A sparking defect 23 cars deep in the train should have been seen by the crew.
I’m sure that investigators will also be keen regarding the use of dynamic brakes. Improper use of dynamic brakes results in high buffing forces in the train consist as the rear of the train slams into the front. This rapid bunching of the cars has caused a number of derailments.
WHO are these “dispatchers”? Who are the board members and management types who are okay with this?
They all need to be publicly shamed, villified, made pariahs at work and at home. That’s the only way they’ll ever stop and think about the consequences - when there are personal consequences for THEM and their families. When their neighbors give them grief and when their kids are shunned at school. They need to KNOW that there are consequences for their flippant attitudes towards others.
I’m not a fan of piling on children for the actions of their parents. But I can pretty well guarantee you that if you’re a parent and you know that there will be consequences for your decisions that may come back at you and your family, you’ll think twice about whether your put the company first or humanity and your family first.
There is a book of rules that road crews and dispatchers are responsible for knowing. There is very little room for employee discretion. In the longer term, there are also very few opportunities for working people to change those rules. The only chance employees have of changing the rules is if their union backs them and they are able to force the companies to change.
The only benefit to working in the dispatch center as opposed to out on the road is that it’s inside work and there are far fewer opportunities to be killed or injured.
If you read the NTSB prelim report (scroll back for link) you will see that the hot bearing did not exceed the point at which stopping the train was mandatory until it exceeded that “stop” temperature by a BUNCH and the train crew was in the process stopping that when the train derailed.
It’s the money people that are the problem, not the working people.
I used to carry the Book of Rules in my back pocket when on duty. I’d keep a timetable in my grip so I’d have it when called for a road trip.
Dispatchers have the same books at their fingertips.
The thing that separates trainmen and dispatchers most is the latter sleep in their own beds and have scheduled time off.
Most trainmen are working on first-in-first-out extra boards. The only schedule here is that you get a federally mandated break of 8 hours (10 hours if the last assignment was over 12 hours) before the RR can call you for another assignment.
Industry media article about tank car performance. Looks like most of the “pressure relief devices” worked as designed but at least some didn’t (article suggest why based on NTSB findings, which I have not read but will dig for). This is not blood, but the book of rules is also written in findings from crash analysis (which, actually, is better than blood).
The VRWC has made this into a shit-show, of course, but it doesn’t seem like there was any conspiracy by the private sector corporations (the ones who VRWC members support through regulation repeal) that would have caused this. Doesn’t mean there shouldn’t be updated rules.

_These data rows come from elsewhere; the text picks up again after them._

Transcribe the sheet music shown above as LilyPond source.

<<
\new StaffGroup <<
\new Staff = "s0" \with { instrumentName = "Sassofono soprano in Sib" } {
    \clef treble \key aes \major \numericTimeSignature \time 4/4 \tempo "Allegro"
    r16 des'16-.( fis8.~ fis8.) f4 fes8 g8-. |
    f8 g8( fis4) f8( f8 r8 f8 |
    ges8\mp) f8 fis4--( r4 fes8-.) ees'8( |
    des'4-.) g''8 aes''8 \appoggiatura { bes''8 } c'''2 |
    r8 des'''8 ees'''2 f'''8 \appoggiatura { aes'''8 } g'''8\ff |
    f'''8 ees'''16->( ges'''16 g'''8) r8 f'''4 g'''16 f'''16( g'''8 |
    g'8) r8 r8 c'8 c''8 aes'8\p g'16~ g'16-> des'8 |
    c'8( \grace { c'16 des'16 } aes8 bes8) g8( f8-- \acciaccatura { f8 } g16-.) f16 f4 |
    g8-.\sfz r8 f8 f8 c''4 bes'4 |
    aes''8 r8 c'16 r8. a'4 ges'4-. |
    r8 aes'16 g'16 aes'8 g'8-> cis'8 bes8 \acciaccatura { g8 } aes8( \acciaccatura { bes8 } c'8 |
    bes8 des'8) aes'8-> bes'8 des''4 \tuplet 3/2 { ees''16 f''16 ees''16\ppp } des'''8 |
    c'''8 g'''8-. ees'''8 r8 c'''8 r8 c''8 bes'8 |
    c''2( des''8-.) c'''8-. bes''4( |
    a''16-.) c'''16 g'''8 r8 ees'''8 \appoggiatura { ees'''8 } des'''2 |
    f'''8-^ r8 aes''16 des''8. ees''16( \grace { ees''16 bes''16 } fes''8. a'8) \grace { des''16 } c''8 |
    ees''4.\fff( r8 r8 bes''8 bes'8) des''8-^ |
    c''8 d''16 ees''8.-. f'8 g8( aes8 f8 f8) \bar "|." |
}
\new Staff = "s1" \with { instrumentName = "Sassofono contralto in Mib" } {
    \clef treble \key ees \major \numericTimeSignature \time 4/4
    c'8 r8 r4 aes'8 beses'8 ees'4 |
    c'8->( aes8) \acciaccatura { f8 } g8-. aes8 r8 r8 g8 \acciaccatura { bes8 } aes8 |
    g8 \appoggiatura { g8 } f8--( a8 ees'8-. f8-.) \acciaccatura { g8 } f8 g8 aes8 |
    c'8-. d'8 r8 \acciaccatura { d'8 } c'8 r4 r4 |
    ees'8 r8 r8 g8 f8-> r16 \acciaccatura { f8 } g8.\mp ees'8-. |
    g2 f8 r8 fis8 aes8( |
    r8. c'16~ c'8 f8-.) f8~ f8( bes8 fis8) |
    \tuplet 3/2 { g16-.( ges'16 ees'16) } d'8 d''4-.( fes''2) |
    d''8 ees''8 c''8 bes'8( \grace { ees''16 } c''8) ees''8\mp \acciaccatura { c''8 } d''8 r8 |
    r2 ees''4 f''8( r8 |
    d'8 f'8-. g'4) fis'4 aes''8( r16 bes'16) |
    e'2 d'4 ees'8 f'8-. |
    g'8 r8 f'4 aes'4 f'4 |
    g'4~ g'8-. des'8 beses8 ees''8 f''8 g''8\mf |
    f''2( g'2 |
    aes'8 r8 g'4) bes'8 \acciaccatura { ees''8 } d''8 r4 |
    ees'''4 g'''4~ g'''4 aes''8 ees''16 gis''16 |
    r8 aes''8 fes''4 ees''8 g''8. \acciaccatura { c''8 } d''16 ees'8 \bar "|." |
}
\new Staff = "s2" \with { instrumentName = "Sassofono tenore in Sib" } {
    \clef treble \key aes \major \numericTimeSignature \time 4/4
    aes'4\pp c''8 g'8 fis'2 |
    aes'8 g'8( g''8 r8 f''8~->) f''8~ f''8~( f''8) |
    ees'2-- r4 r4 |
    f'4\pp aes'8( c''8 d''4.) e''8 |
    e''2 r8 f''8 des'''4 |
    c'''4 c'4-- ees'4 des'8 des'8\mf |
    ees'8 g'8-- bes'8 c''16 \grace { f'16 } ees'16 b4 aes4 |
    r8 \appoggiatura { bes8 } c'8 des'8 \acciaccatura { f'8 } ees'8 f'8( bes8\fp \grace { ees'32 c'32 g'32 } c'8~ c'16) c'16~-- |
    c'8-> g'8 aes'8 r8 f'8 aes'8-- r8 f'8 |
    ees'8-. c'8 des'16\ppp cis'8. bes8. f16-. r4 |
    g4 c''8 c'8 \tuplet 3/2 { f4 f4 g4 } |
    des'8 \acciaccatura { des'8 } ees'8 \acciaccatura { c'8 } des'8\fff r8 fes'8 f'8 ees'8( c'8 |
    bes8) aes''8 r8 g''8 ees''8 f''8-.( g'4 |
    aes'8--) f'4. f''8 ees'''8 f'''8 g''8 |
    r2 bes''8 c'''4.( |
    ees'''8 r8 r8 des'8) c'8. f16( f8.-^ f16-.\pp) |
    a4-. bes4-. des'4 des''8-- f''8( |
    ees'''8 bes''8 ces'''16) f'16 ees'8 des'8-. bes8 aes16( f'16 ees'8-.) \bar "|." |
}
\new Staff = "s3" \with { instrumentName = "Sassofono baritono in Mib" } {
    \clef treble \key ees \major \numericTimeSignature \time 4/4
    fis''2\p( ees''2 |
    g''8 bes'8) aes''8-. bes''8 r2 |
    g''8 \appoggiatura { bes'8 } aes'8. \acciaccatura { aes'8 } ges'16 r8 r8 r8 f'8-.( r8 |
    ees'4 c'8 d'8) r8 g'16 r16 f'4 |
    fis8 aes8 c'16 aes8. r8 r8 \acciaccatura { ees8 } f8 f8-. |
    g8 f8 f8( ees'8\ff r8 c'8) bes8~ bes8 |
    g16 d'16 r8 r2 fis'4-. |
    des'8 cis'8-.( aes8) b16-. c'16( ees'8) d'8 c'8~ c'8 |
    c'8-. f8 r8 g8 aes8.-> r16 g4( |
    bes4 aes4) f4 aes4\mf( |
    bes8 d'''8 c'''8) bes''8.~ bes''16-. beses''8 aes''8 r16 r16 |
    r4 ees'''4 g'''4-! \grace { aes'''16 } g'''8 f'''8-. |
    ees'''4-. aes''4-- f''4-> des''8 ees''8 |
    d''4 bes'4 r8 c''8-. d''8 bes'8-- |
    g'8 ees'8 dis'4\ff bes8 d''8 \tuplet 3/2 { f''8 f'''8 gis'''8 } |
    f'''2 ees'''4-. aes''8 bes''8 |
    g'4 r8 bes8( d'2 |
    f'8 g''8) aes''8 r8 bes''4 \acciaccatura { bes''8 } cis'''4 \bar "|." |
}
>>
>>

Edit: the article has a link to the PHMSA memo to tank car owners that outlines what appears to have been a post-derailment contributing failure.

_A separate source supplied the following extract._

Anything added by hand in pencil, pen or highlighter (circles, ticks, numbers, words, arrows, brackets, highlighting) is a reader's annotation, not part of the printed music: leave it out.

Don’t take this to mean that I think NS is blameless. This is a company that made their train crews shit in bags instead of installing proper chemical toilets like every other railroad does.
All (maybe there are some exceptions among the bigs?) the RRs run their employees “on their rest”. As noted, RR employees in certain crafts can only work so many hours in a row before they must be allowed rest. Railroads, for years, particularly since deregulation, have run their employees ragged by making them show up for work as soon as their mandatory rest period is complete. This is not healthy, of course, and if it is done continuously, is obviously dangerous.
(This mostly applies to the two eastern roads, NS and CSX, the two western roads, UP and BNSF, and the two Canadian roads that have extensive US operations, CN and CP [who are buying KCS] - everything else is a regional RR or a shortline and probably are not actively trying to kill their employees the way the big ones are.)